To conclude, do we need to carry out a fourth meta-analysis to determine which meta-analysis and conclusion are correct? While acknowledging the rigour of the study of Juluri et al. in including only the trials that followed the approved dosages, we all know that in actual everyday practice, different kinds of preparation protocols are used (such as split doses, low residue diets 2–3 days before the procedure, or exclusively liquid diets 1 day before colonoscopy), and that currently other PEG formulations are available with reduced quantities (2 L) that give similar results to 4-L PEG or the two-dose NaP regimen, and finally that NaP preparation is also available as 32 tablets.
Colonoscopy screenees demand a ‘light’ preparation, but this cannot be allowed to impair the quality of the examination, increasing the polyp miss rates.

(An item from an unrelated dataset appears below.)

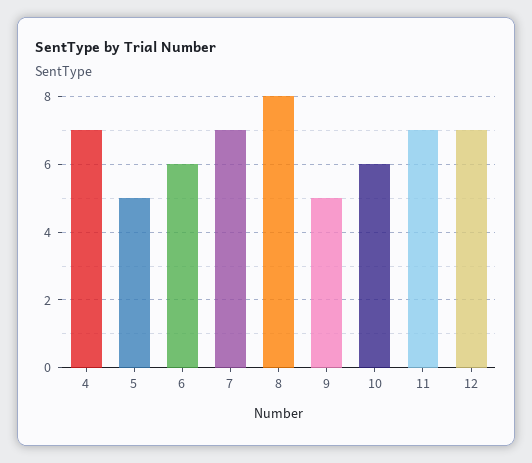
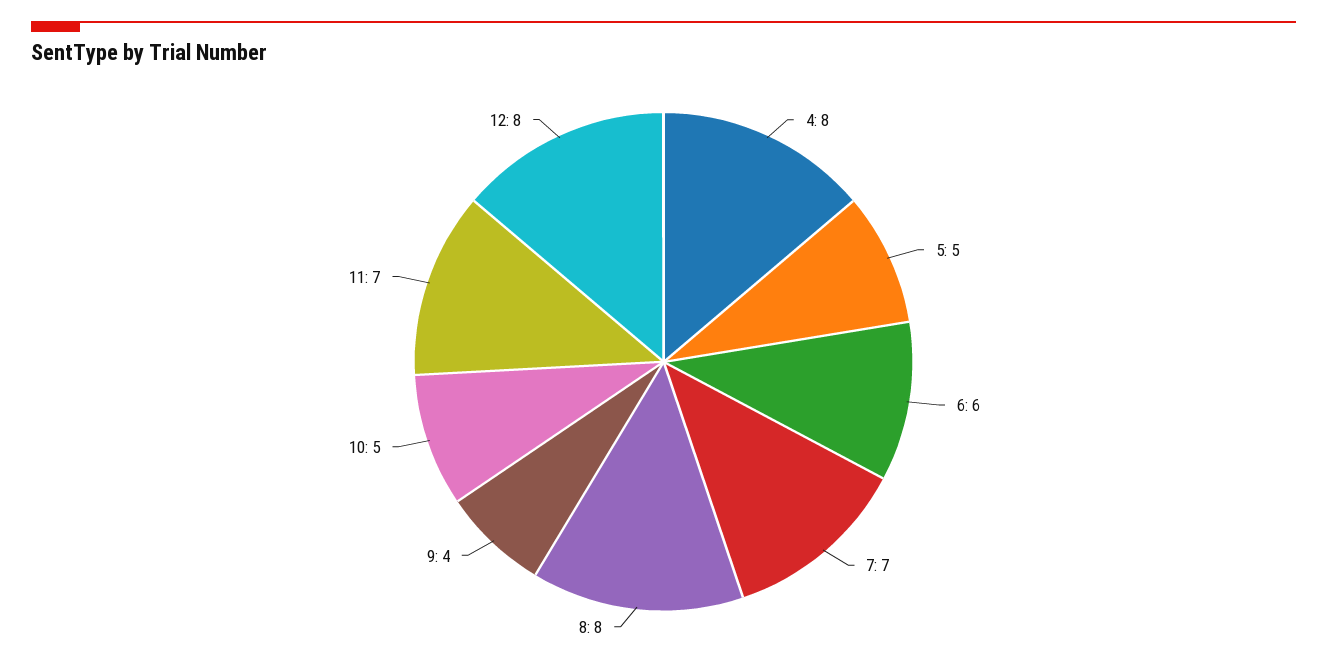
4: 7 -> 8
9: 5 -> 4
10: 6 -> 5
12: 7 -> 8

However, it is pointless to provide a full-dose bowel preparation that will not all be used because the screenee will not accept it. Ultimately, the best comparison today would not be another meta-analysis comparing small volume PEG (2L) associated to ascorbic acid versus NaP tablets but a comparison of small volume PEG to picosulfate–citrate magnesium (PCSM) formulation. This comparison was done in one RCT.8
Declaration of personal interests: D Heresbach was a medical expert for Bayer Santé familial in 2009. C Boustière belonged to the French scientific board for the annual AstraZeneca France symposium in 2008 and 2009. D Heresbach and C Boustière belong to the French Norgine Board for the year 2010. Declaration of funding interests: None.